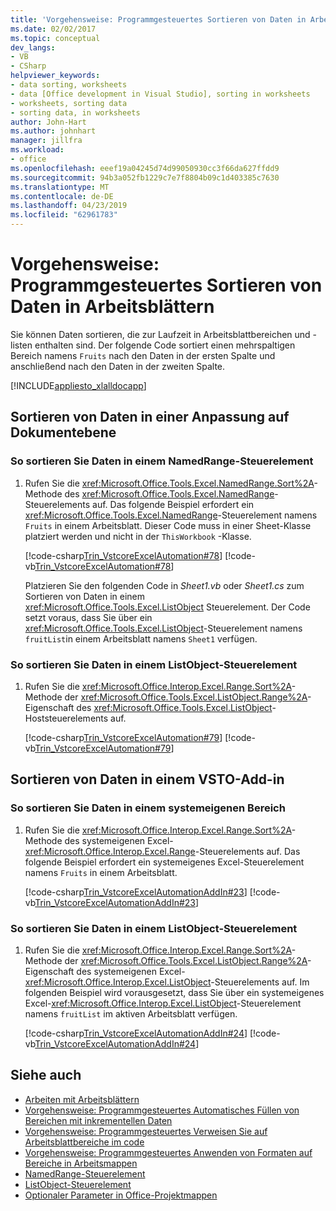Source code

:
```yaml
---
title: 'Vorgehensweise: Programmgesteuertes Sortieren von Daten in Arbeitsblättern'
ms.date: 02/02/2017
ms.topic: conceptual
dev_langs:
- VB
- CSharp
helpviewer_keywords:
- data sorting, worksheets
- data [Office development in Visual Studio], sorting in worksheets
- worksheets, sorting data
- sorting data, in worksheets
author: John-Hart
ms.author: johnhart
manager: jillfra
ms.workload:
- office
ms.openlocfilehash: eeef19a04245d74d99050930cc3f66da627ffdd9
ms.sourcegitcommit: 94b3a052fb1229c7e7f8804b09c1d403385c7630
ms.translationtype: MT
ms.contentlocale: de-DE
ms.lasthandoff: 04/23/2019
ms.locfileid: "62961783"
---
```

# <a name="how-to-programmatically-sort-data-in-worksheets"></a>Vorgehensweise: Programmgesteuertes Sortieren von Daten in Arbeitsblättern
  Sie können Daten sortieren, die zur Laufzeit in Arbeitsblattbereichen und -listen enthalten sind. Der folgende Code sortiert einen mehrspaltigen Bereich namens `Fruits` nach den Daten in der ersten Spalte und anschließend nach den Daten in der zweiten Spalte.

 [!INCLUDE[appliesto_xlalldocapp](../vsto/includes/appliesto-xlalldocapp-md.md)]

## <a name="sort-data-in-a-document-level-customization"></a>Sortieren von Daten in einer Anpassung auf Dokumentebene

### <a name="to-sort-data-in-a-namedrange-control"></a>So sortieren Sie Daten in einem NamedRange-Steuerelement

1. Rufen Sie die <xref:Microsoft.Office.Tools.Excel.NamedRange.Sort%2A>-Methode des <xref:Microsoft.Office.Tools.Excel.NamedRange>-Steuerelements auf. Das folgende Beispiel erfordert ein <xref:Microsoft.Office.Tools.Excel.NamedRange>-Steuerelement namens `Fruits` in einem Arbeitsblatt. Dieser Code muss in einer Sheet-Klasse platziert werden und nicht in der `ThisWorkbook` -Klasse.

    [!code-csharp[Trin_VstcoreExcelAutomation#78](../vsto/codesnippet/CSharp/Trin_VstcoreExcelAutomationCS/Sheet1.cs#78)]
    [!code-vb[Trin_VstcoreExcelAutomation#78](../vsto/codesnippet/VisualBasic/Trin_VstcoreExcelAutomation/Sheet1.vb#78)]

   Platzieren Sie den folgenden Code in *Sheet1.vb* oder *Sheet1.cs* zum Sortieren von Daten in einem <xref:Microsoft.Office.Tools.Excel.ListObject> Steuerelement. Der Code setzt voraus, dass Sie über ein <xref:Microsoft.Office.Tools.Excel.ListObject>-Steuerelement namens `fruitList`in einem Arbeitsblatt namens `Sheet1` verfügen.

### <a name="to-sort-data-in-a-listobject-control"></a>So sortieren Sie Daten in einem ListObject-Steuerelement

1. Rufen Sie die <xref:Microsoft.Office.Interop.Excel.Range.Sort%2A>-Methode der <xref:Microsoft.Office.Tools.Excel.ListObject.Range%2A>-Eigenschaft des <xref:Microsoft.Office.Tools.Excel.ListObject>-Hoststeuerelements auf.

     [!code-csharp[Trin_VstcoreExcelAutomation#79](../vsto/codesnippet/CSharp/Trin_VstcoreExcelAutomationCS/Sheet1.cs#79)]
     [!code-vb[Trin_VstcoreExcelAutomation#79](../vsto/codesnippet/VisualBasic/Trin_VstcoreExcelAutomation/Sheet1.vb#79)]

## <a name="sort-data-in-a-vsto-add-in"></a>Sortieren von Daten in einem VSTO-Add-in

### <a name="to-sort-data-in-a-native-range"></a>So sortieren Sie Daten in einem systemeigenen Bereich

1. Rufen Sie die <xref:Microsoft.Office.Interop.Excel.Range.Sort%2A>-Methode des systemeigenen Excel-<xref:Microsoft.Office.Interop.Excel.Range>-Steuerelements auf. Das folgende Beispiel erfordert ein systemeigenes Excel-Steuerelement namens `Fruits` in einem Arbeitsblatt.

     [!code-csharp[Trin_VstcoreExcelAutomationAddIn#23](../vsto/codesnippet/CSharp/trin_vstcoreexcelautomationaddin/ThisAddIn.cs#23)]
     [!code-vb[Trin_VstcoreExcelAutomationAddIn#23](../vsto/codesnippet/VisualBasic/trin_vstcoreexcelautomationaddin/ThisAddIn.vb#23)]

### <a name="to-sort-data-in-a-listobject-control"></a>So sortieren Sie Daten in einem ListObject-Steuerelement

1. Rufen Sie die <xref:Microsoft.Office.Interop.Excel.Range.Sort%2A>-Methode der <xref:Microsoft.Office.Tools.Excel.ListObject.Range%2A>-Eigenschaft des systemeigenen Excel-<xref:Microsoft.Office.Interop.Excel.ListObject>-Steuerelements auf. Im folgenden Beispiel wird vorausgesetzt, dass Sie über ein systemeigenes Excel-<xref:Microsoft.Office.Interop.Excel.ListObject>-Steuerelement namens `fruitList` im aktiven Arbeitsblatt verfügen.

     [!code-csharp[Trin_VstcoreExcelAutomationAddIn#24](../vsto/codesnippet/CSharp/trin_vstcoreexcelautomationaddin/ThisAddIn.cs#24)]
     [!code-vb[Trin_VstcoreExcelAutomationAddIn#24](../vsto/codesnippet/VisualBasic/trin_vstcoreexcelautomationaddin/ThisAddIn.vb#24)]

## <a name="see-also"></a>Siehe auch
- [Arbeiten mit Arbeitsblättern](../vsto/working-with-worksheets.md)
- [Vorgehensweise: Programmgesteuertes Automatisches Füllen von Bereichen mit inkrementellen Daten](../vsto/how-to-programmatically-automatically-fill-ranges-with-incrementally-changing-data.md)
- [Vorgehensweise: Programmgesteuertes Verweisen Sie auf Arbeitsblattbereiche im code](../vsto/how-to-programmatically-refer-to-worksheet-ranges-in-code.md)
- [Vorgehensweise: Programmgesteuertes Anwenden von Formaten auf Bereiche in Arbeitsmappen](../vsto/how-to-programmatically-apply-styles-to-ranges-in-workbooks.md)
- [NamedRange-Steuerelement](../vsto/namedrange-control.md)
- [ListObject-Steuerelement](../vsto/listobject-control.md)
- [Optionaler Parameter in Office-Projektmappen](../vsto/optional-parameters-in-office-solutions.md)
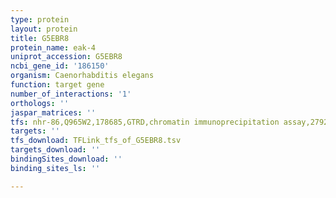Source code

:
 ```yaml
---
type: protein
layout: protein
title: G5EBR8
protein_name: eak-4
uniprot_accession: G5EBR8
ncbi_gene_id: '186150'
organism: Caenorhabditis elegans
function: target gene
number_of_interactions: '1'
orthologs: ''
jaspar_matrices: ''
tfs: nhr-86,Q965W2,178685,GTRD,chromatin immunoprecipitation assay,27924024%5Buid%5D,No
targets: ''
tfs_download: TFLink_tfs_of_G5EBR8.tsv
targets_download: ''
bindingSites_download: ''
binding_sites_ls: ''

---
```

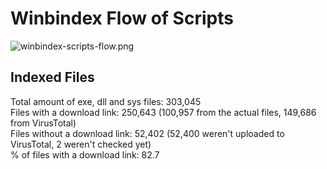 # Winbindex Flow of Scripts

![winbindex-scripts-flow.png](winbindex-scripts-flow.png)

## Indexed Files

<!--FileStats-->
Total amount of exe, dll and sys files: 303,045  
Files with a download link: 250,643 (100,957 from the actual files, 149,686 from VirusTotal)  
Files without a download link: 52,402 (52,400 weren't uploaded to VirusTotal, 2 weren't checked yet)  
% of files with a download link: 82.7  
<!--/FileStats-->
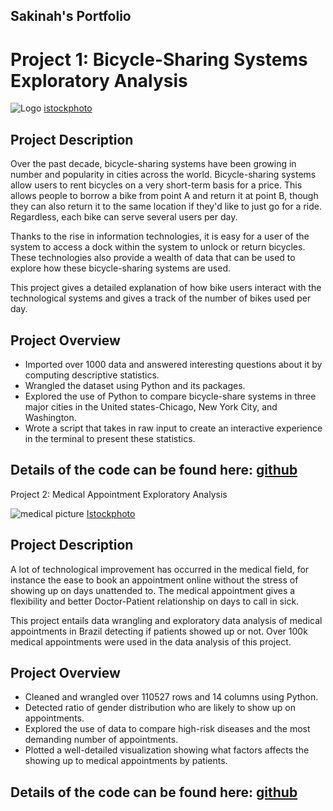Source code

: ## Sakinah's Portfolio

# Project 1: Bicycle-Sharing Systems Exploratory Analysis
![Logo](https://media.istockphoto.com/photos/socially-responsible-mid-30s-black-woman-renting-bicycle-picture-id1289451906?b=1&k=20&m=1289451906&s=170667a&w=0&h=zuz1kiZDnCsus-2tn0-l9UFPolaLaQ_XT7h03aLsmJU=)
[istockphoto](https://media.istockphoto.com/photos/socially-responsible-mid-30s-black-woman-renting-bicycle-picture-id1289451906?b=1&k=20&m=1289451906&s=170667a&w=0&h=zuz1kiZDnCsus-2tn0-l9UFPolaLaQ_XT7h03aLsmJU=)


## Project Description
Over the past decade, bicycle-sharing systems have been growing in number and popularity in cities across the world. Bicycle-sharing systems allow users to rent bicycles on a very short-term basis for a price. This allows people to borrow a bike from point A and return it at point B, though they can also return it to the same location if they'd like to just go for a ride. Regardless, each bike can serve several users per day.

Thanks to the rise in information technologies, it is easy for a user of the system to access a dock within the system to unlock or return bicycles. These technologies also provide a wealth of data that can be used to explore how these bicycle-sharing systems are used.

This project gives a detailed explanation of how bike users interact with the technological systems and gives a track of the number of bikes used per day.

## Project Overview
* Imported over 1000 data and answered interesting questions about it by computing descriptive statistics.
* Wrangled the dataset using Python and its packages.
* Explored the use of Python to compare bicycle-share systems in three major cities in the United states-Chicago, New York City, and Washington.
* Wrote a script that takes in raw input to create an interactive experience in the terminal to present these statistics.

## Details of the code can be found here: [github](https://github.com/sakinahali/Bikeshare-folder)




Project 2: Medical Appointment Exploratory Analysis

![medical picture](https://media.istockphoto.com/photos/doctor-or-physician-writing-diagnosis-and-giving-a-medical-to-male-picture-id1190794708?k=20&m=1190794708&s=612x612&w=0&h=5LPA6yeThxkKO_05LqYfAK-8HA8rG8gDrrjOzRW3Mhw=)
[Istockphoto](https://media.istockphoto.com/photos/doctor-or-physician-writing-diagnosis-and-giving-a-medical-to-male-picture-id1190794708?k=20&m=1190794708&s=612x612&w=0&h=5LPA6yeThxkKO_05LqYfAK-8HA8rG8gDrrjOzRW3Mhw=)
 

## Project Description
A lot of technological improvement has occurred in the medical field,  for instance the ease to book an appointment online without the stress of showing up on days unattended to. The medical appointment gives a flexibility and better Doctor-Patient relationship on days to call in sick. 

This project entails data wrangling and exploratory data analysis of medical appointments in Brazil detecting if patients showed up or not. Over 100k medical appointments were used in the data analysis of this project.

## Project Overview
* Cleaned and wrangled over 110527 rows and 14 columns using Python.
* Detected ratio of gender distribution who are likely to show up on appointments.
* Explored the use of data to compare high-risk diseases and the most demanding number of appointments.
* Plotted a well-detailed visualization showing what factors affects the showing up to medical appointments by patients.

## Details of the code can be found here: [github](https://github.com/sakinahali/Medical_appointment_Dataset)

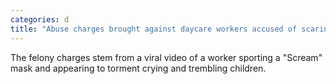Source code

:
 ```yaml
---
categories: d
title: "Abuse charges brought against daycare workers accused of scaring kids with ‘Scream’ mask"
---
```

The felony charges stem from a viral video of a worker sporting a "Scream" mask and appearing to torment crying and trembling children.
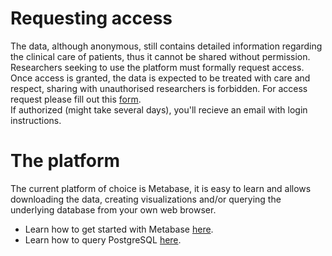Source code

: # Requesting access
The data, although anonymous, still contains detailed information regarding the clinical care of patients, thus it cannot be shared without permission. Researchers seeking to use the platform must formally request access.
Once access is granted, the data is expected to be treated with care and respect, sharing with unauthorised researchers is forbidden.
For access request please fill out this [form](https://forms.office.com/Pages/ResponsePage.aspx?id=TCxQ8S7uHEGXFchV9nU7hAQKhB82F6hLnhx2fW1b2JtUQ1lJUjg2TENOMjQ2WFVURjY1VU1WU1VSOC4u).  
If authorized (might take several days), you'll recieve an email with login instructions.

# The platform
The current platform of choice is Metabase, it is easy to learn and allows downloading the data, creating visualizations and/or querying the underlying database from your own web browser.

- Learn how to get started with Metabase  [here](https://www.metabase.com/docs/latest/getting-started.html).
- Learn how to query PostgreSQL [here](https://www.postgresqltutorial.com).
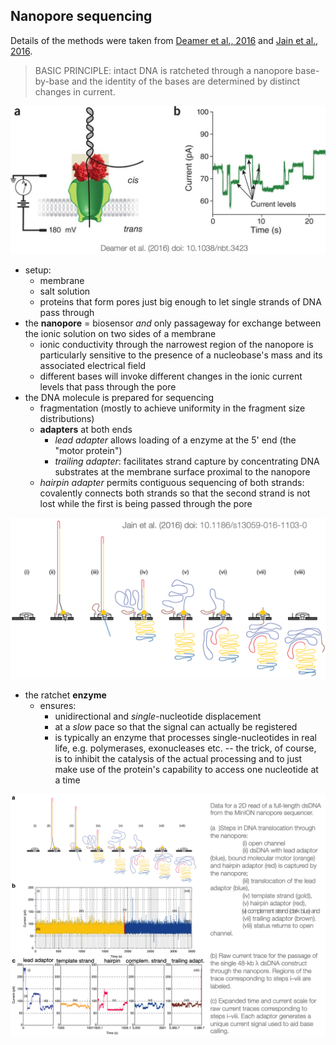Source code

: ## Nanopore sequencing

Details of the methods were taken from [Deamer et al., 2016](https://www.nature.com/articles/nbt.3423#f3) and [Jain et al., 2016](https://genomebiology.biomedcentral.com/articles/10.1186/s13059-016-1103-0).

>BASIC PRINCIPLE: intact DNA is ratcheted through a nanopore base-by-base and the identity of the bases are determined by distinct changes in current.

![](images/nanopore_principle.png)

* setup: 
    - membrane
    - salt solution
    - proteins that form pores just big enough to let single strands of DNA pass through
* the **nanopore** = biosensor _and_ only passageway for exchange between the ionic solution on two sides of a membrane
  - ionic conductivity through the narrowest region of the nanopore is particularly sensitive to the presence of a nucleobase's mass and its associated electrical field
  - different bases will invoke different changes in the ionic current levels that pass through the pore
* the DNA molecule is prepared for sequencing
    - fragmentation (mostly to achieve uniformity in the fragment size distributions)
    - **adapters** at both ends
        - *lead adapter* allows loading of a enzyme at the 5' end (the "motor protein")
        - *trailing adapter*: facilitates strand capture by concentrating DNA substrates at the membrane surface proximal to the nanopore
	- *hairpin adapter* permits contiguous sequencing of both strands: covalently connects both strands so that the second strand is not lost while the first is being passed through the pore

![](images/nanopore_processing.png)

* the ratchet **enzyme**
    - ensures:
      - unidirectional and *single*-nucleotide displacement
      - at a *slow* pace so that the signal can actually be registered
      - is typically an enzyme that processes single-nucleotides in real life, e.g. polymerases, exonucleases etc. -- the trick, of course, is to inhibit the catalysis of the actual processing and to just make use of the protein's capability to access one nucleotide at a time
      

![](images/nanopore_processing02.png)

What to produce: Retype the portion of the data above that starts on the line with "A lot of technological" and finishes on the line with "columns using Python.", including both of those lines.

Completed task:
A lot of technological improvement has occurred in the medical field,  for instance the ease to book an appointment online without the stress of showing up on days unattended to. The medical appointment gives a flexibility and better Doctor-Patient relationship on days to call in sick. 

This project entails data wrangling and exploratory data analysis of medical appointments in Brazil detecting if patients showed up or not. Over 100k medical appointments were used in the data analysis of this project.

## Project Overview
* Cleaned and wrangled over 110527 rows and 14 columns using Python.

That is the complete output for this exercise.